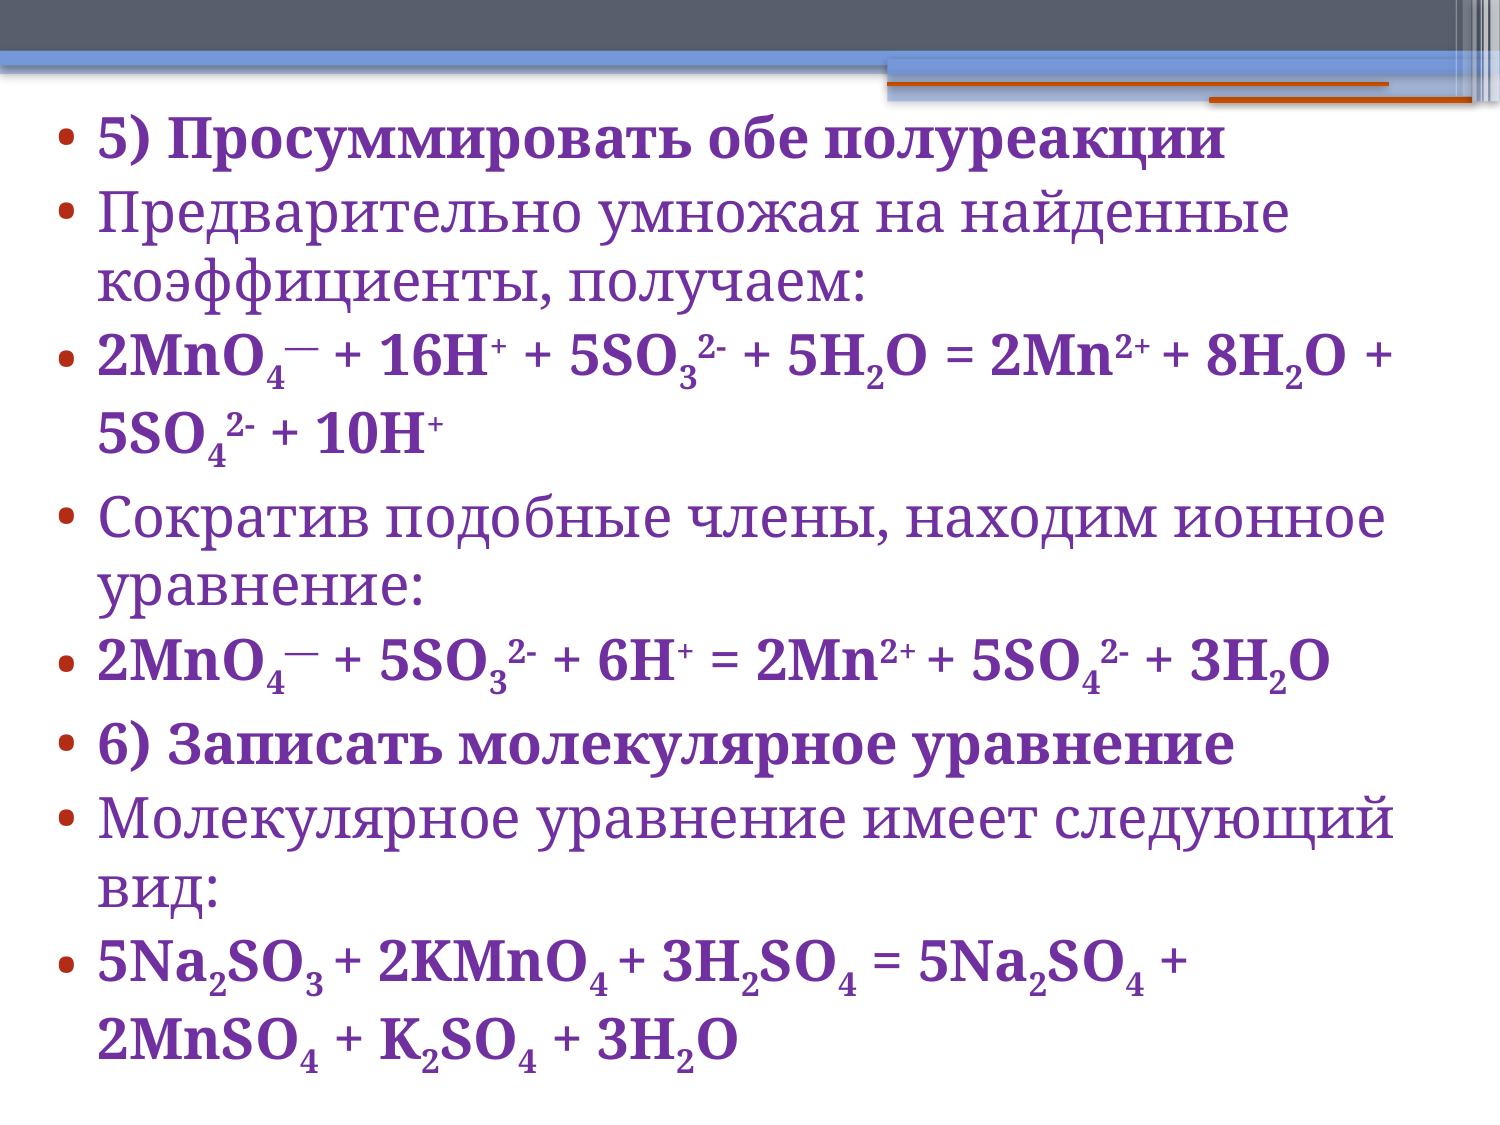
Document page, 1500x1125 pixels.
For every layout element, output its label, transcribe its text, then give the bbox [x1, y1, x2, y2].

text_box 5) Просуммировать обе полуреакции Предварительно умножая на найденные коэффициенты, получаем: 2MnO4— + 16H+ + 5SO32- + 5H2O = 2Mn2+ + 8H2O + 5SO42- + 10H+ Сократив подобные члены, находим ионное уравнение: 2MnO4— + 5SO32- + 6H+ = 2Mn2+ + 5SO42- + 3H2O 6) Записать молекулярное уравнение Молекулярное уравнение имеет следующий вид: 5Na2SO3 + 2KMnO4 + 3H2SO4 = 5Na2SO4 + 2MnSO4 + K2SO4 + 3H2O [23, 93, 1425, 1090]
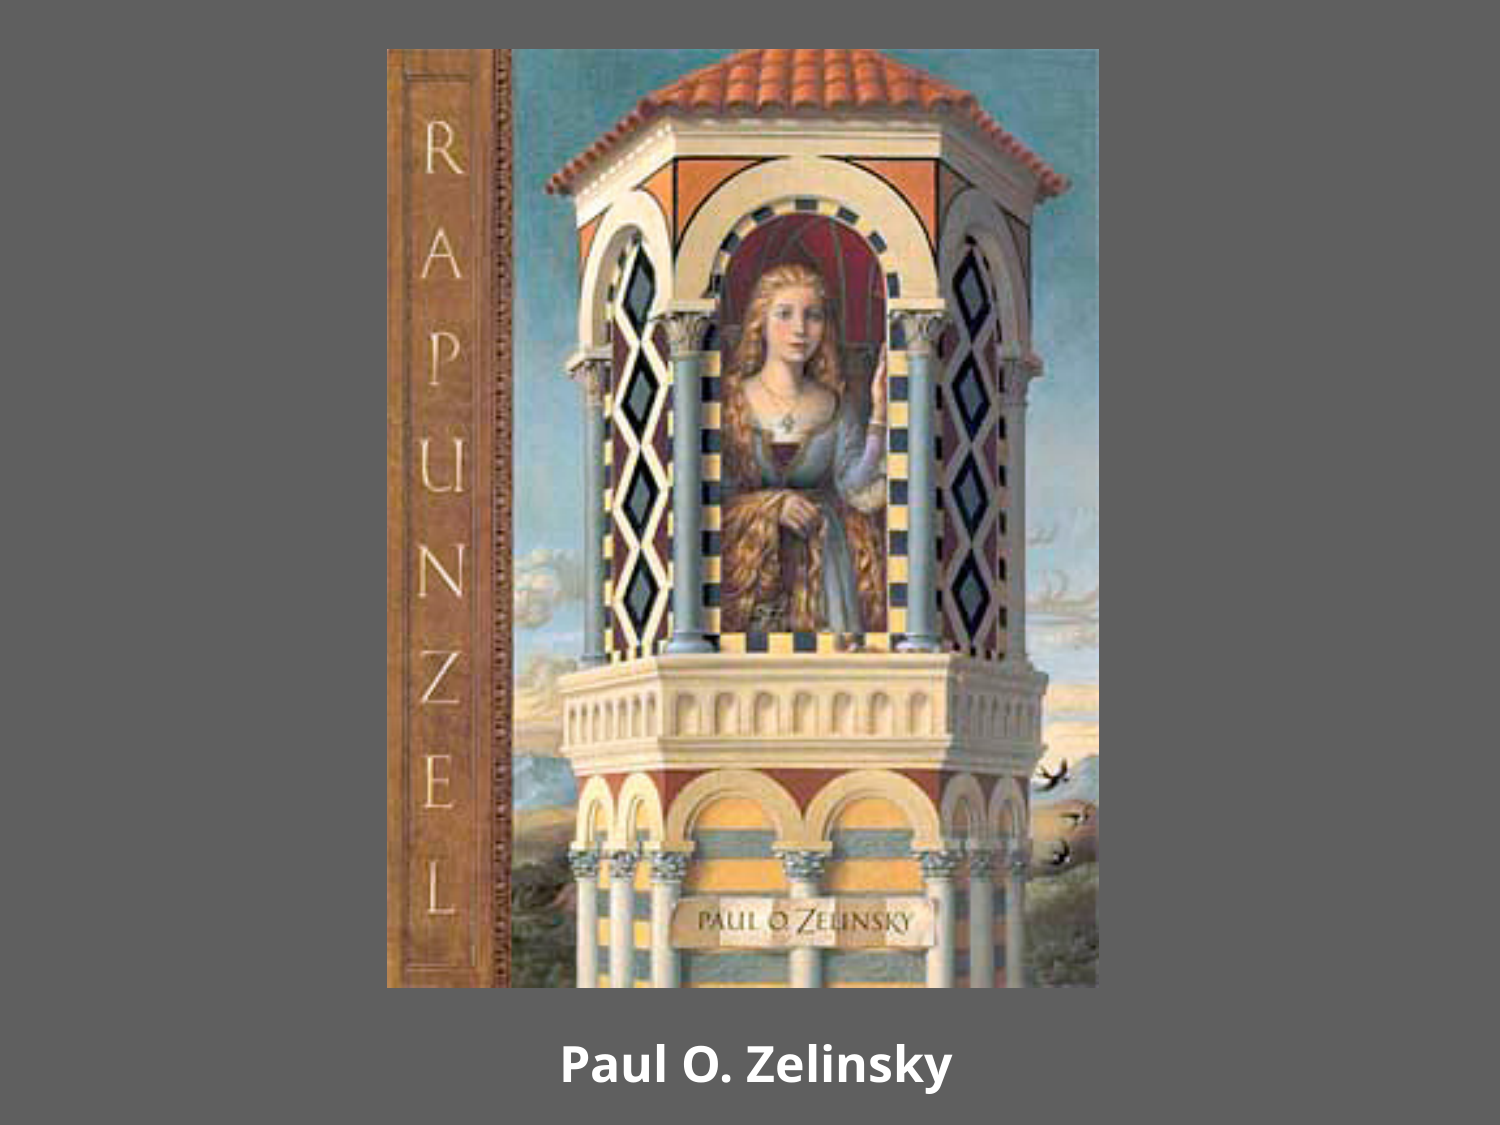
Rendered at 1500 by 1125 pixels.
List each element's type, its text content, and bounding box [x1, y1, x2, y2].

--*--

Work item
Without the pictures, copy out each entry exactly as it stands.

Answer box
Document page, 1500x1125 pixels.
For every layout element, output its label, transcribe its text, then give the bbox [x1, y1, x2, y2].

text_box 5) Просуммировать обе полуреакции Предварительно умножая на найденные коэффициенты, получаем: 2MnO4— + 16H+ + 5SO32- + 5H2O = 2Mn2+ + 8H2O + 5SO42- + 10H+ Сократив подобные члены, находим ионное уравнение: 2MnO4— + 5SO32- + 6H+ = 2Mn2+ + 5SO42- + 3H2O 6) Записать молекулярное уравнение Молекулярное уравнение имеет следующий вид: 5Na2SO3 + 2KMnO4 + 3H2SO4 = 5Na2SO4 + 2MnSO4 + K2SO4 + 3H2O [23, 93, 1425, 1090]
Rendered at 1500 by 1125 pixels.
List each element's type, its text content, and bounding box [x1, y1, x2, y2].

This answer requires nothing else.